About the Photographs
Birds have been part of my everyday life since I was a little girl. I love everything about them, most especially their intelligence, beauty and song. My close tie to birds is about as difficult to describe as my need to make photographs. It is a need rather than a want, and my passion for making art is part of my being, perhaps what I was meant to do.
I wasn't planning on seeing the mansion the day I did, it was happenstance, a generous offer to venture inside a house originally built around the time of the American Revolution. Not much was yet restored to its original glory. I was drawn to one room decorated with fantastic Chinoiserie style wallpaper covered with hand-painted florals and intensely hued exotic birds. From the moment I stepped into that room I couldn't stop thinking about the birds. That same day the concept for Oiseaux Vigilants, A Suburban Fairytale took shape.

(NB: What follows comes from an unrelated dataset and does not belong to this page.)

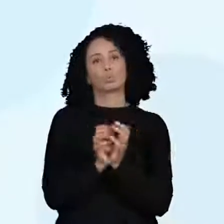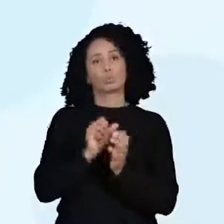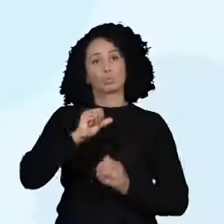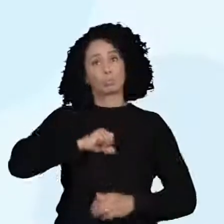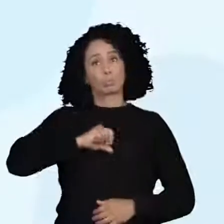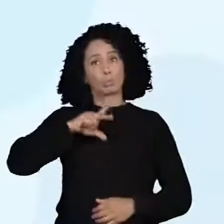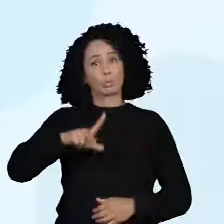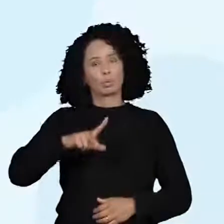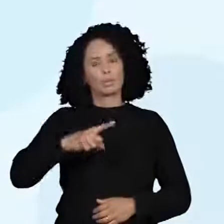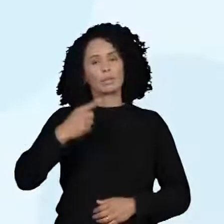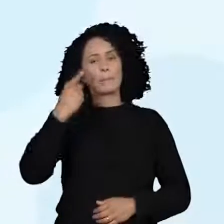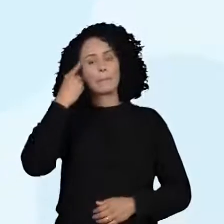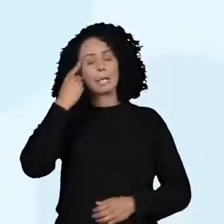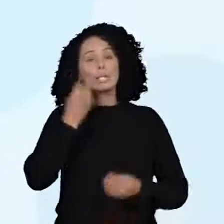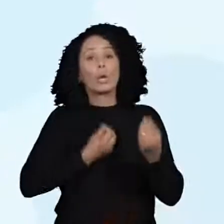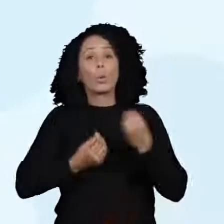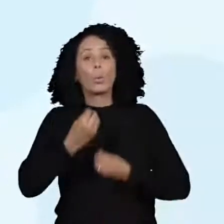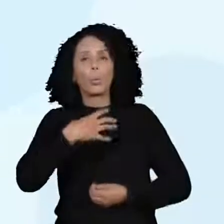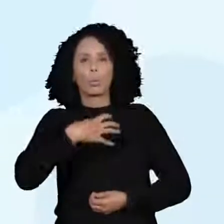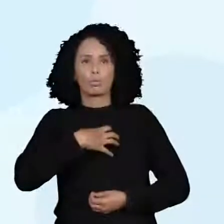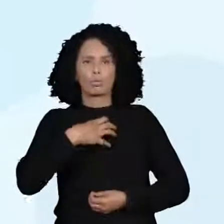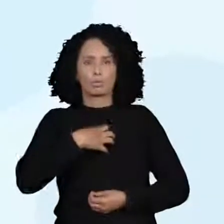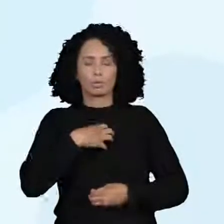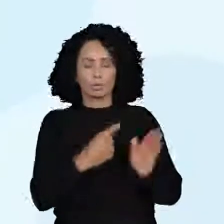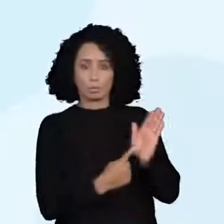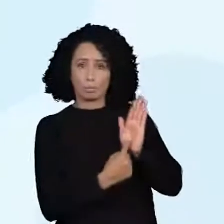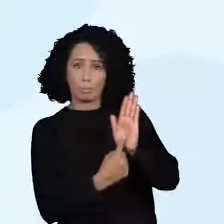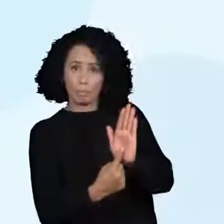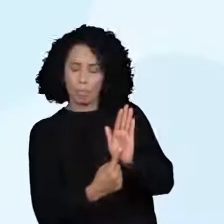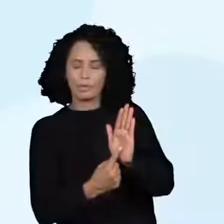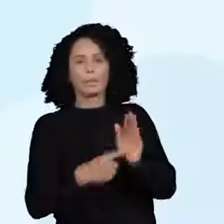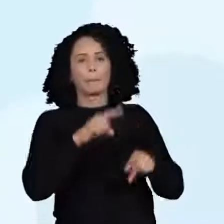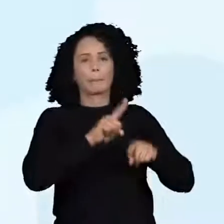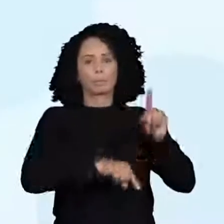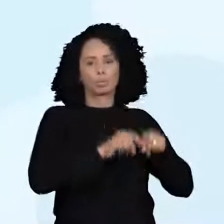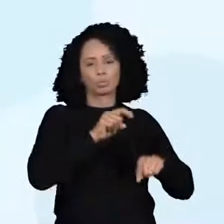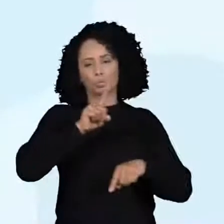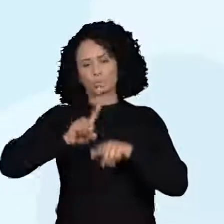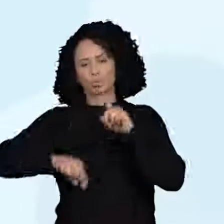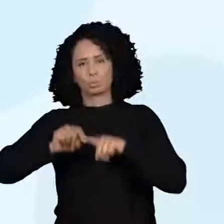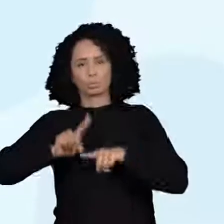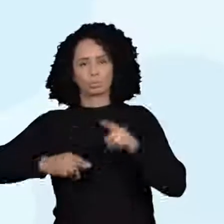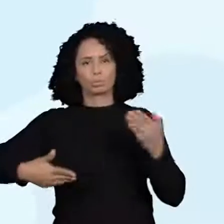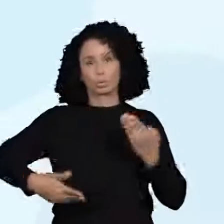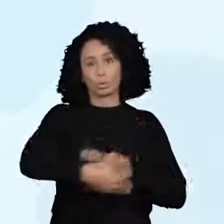pela troca de produtos e serviços por outras mercadorias, ou escambo.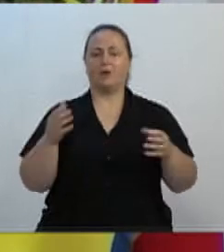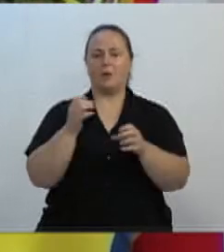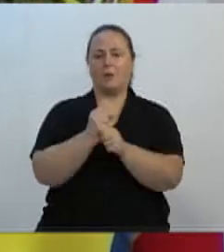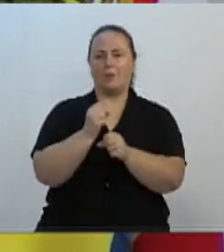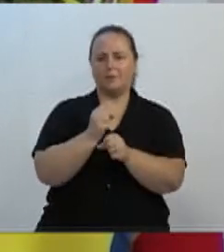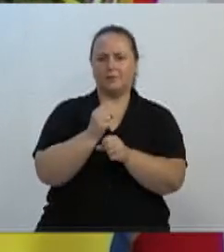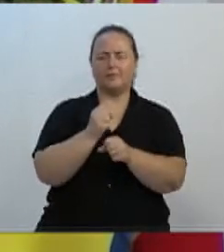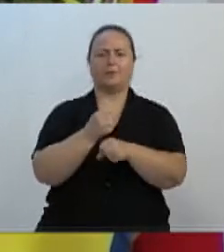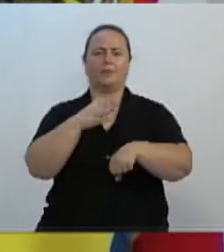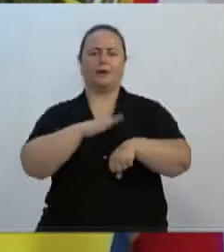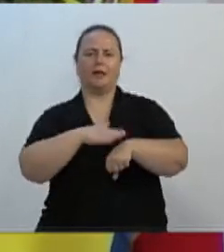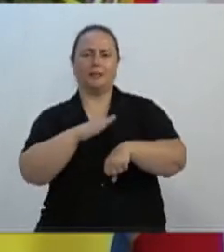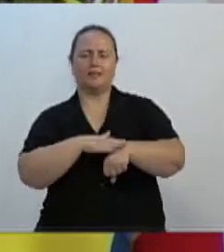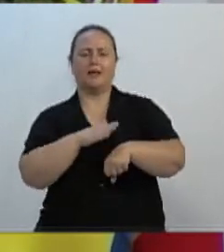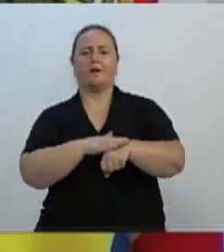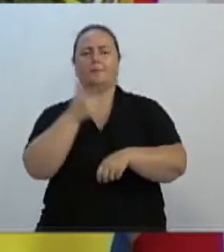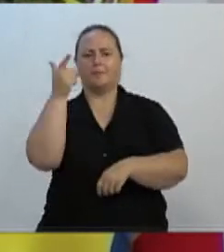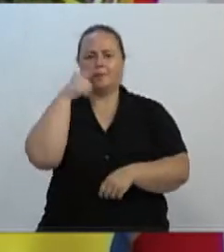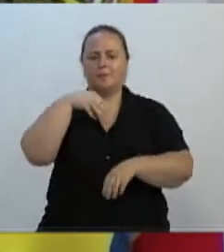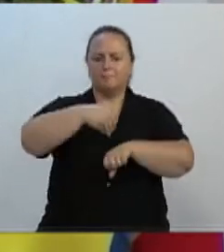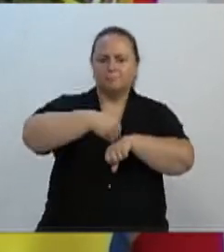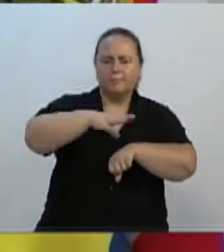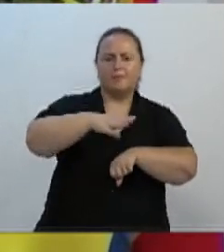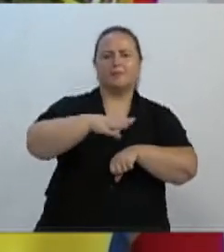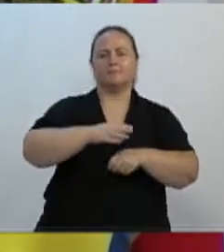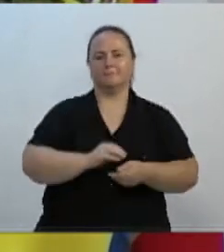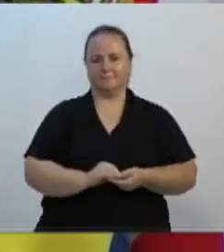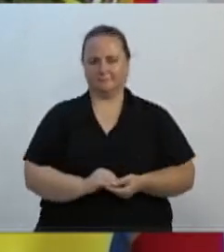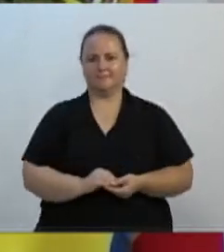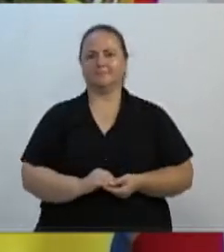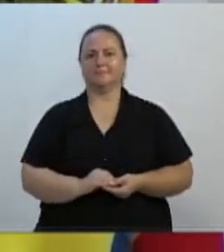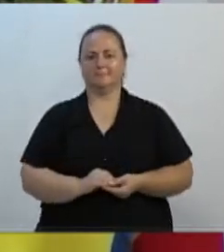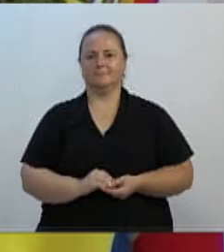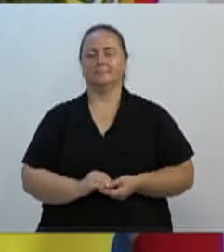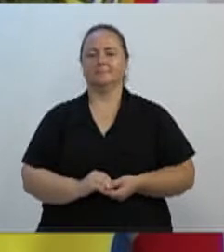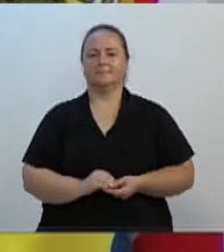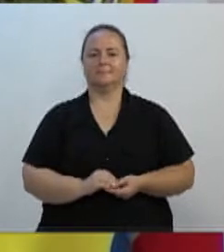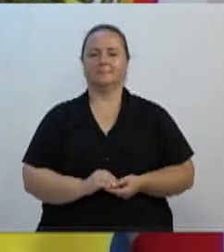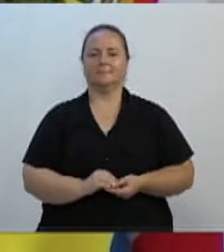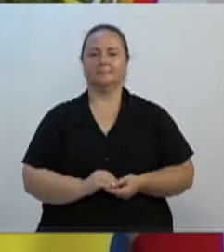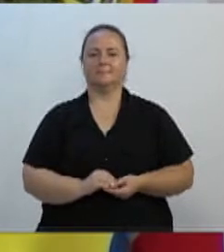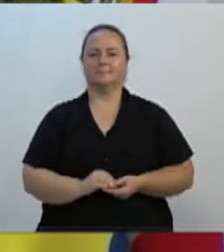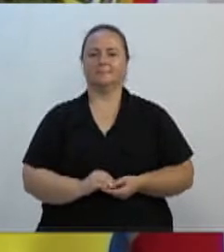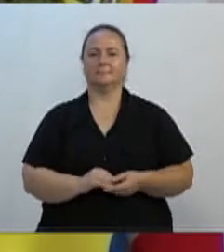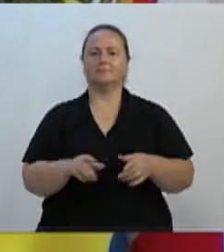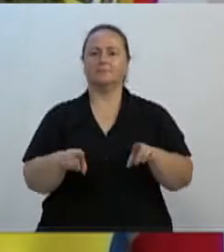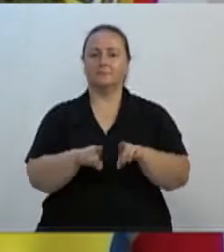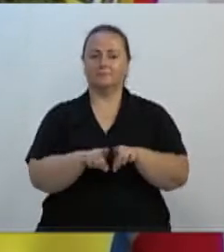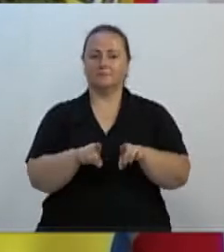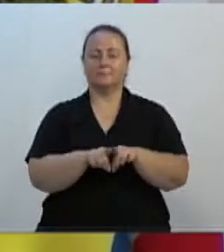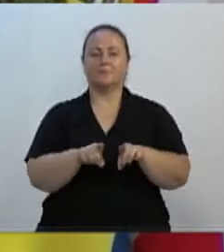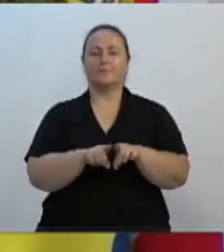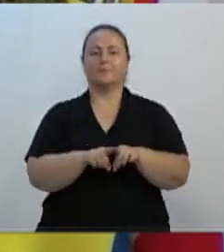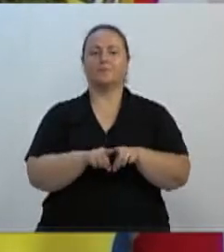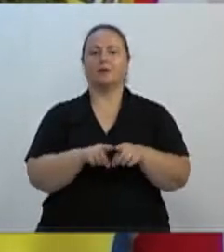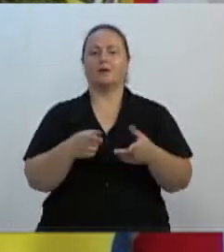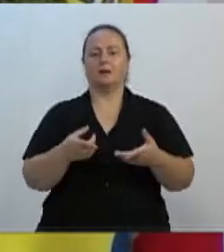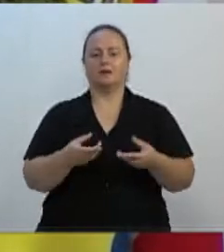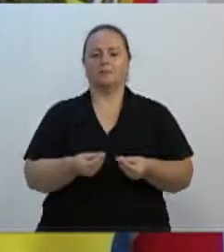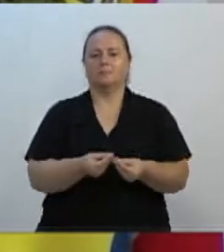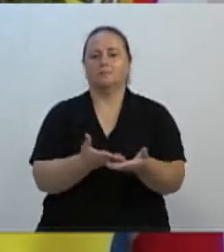tempo para levar essa informação aos contribuintes. Doação de cunho assistencial a entidades filantrópicas.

This painted flock flaunts their independence and quirky personalities. A virtual volary of more than 40 fantastic birds, they quickly communicated their desires and intentions to me. Fully fledged, they wait until the sun goes down to flee precarious roosts, to venture through abandoned rooms and cavort with things from the past.
About the Book
When artists collaborate, exciting things happen. When Lydia Gnau agreed to pen a story about the girl and the birds, I had no idea what would come of it, and how the narrative would unfold. Lydia embraced the photographs and developed a tale that resounded with empathy, truth and desire. Through her words, the fairytale comes alive, evolves and eventually takes flight. To possess the talent to express emotions about a group of still pictures using words is enviable. To tie those words together into a cohesive tale is a delightful gift.
Creativity comes from many places—a chance meeting, perhaps a spark of an idea might take on a life of its own—this is the way an artist lives and thinks, always moving forward, discovering and uncovering hidden meaning. It's wonderful really, and often hard to explain—the joy of creating art.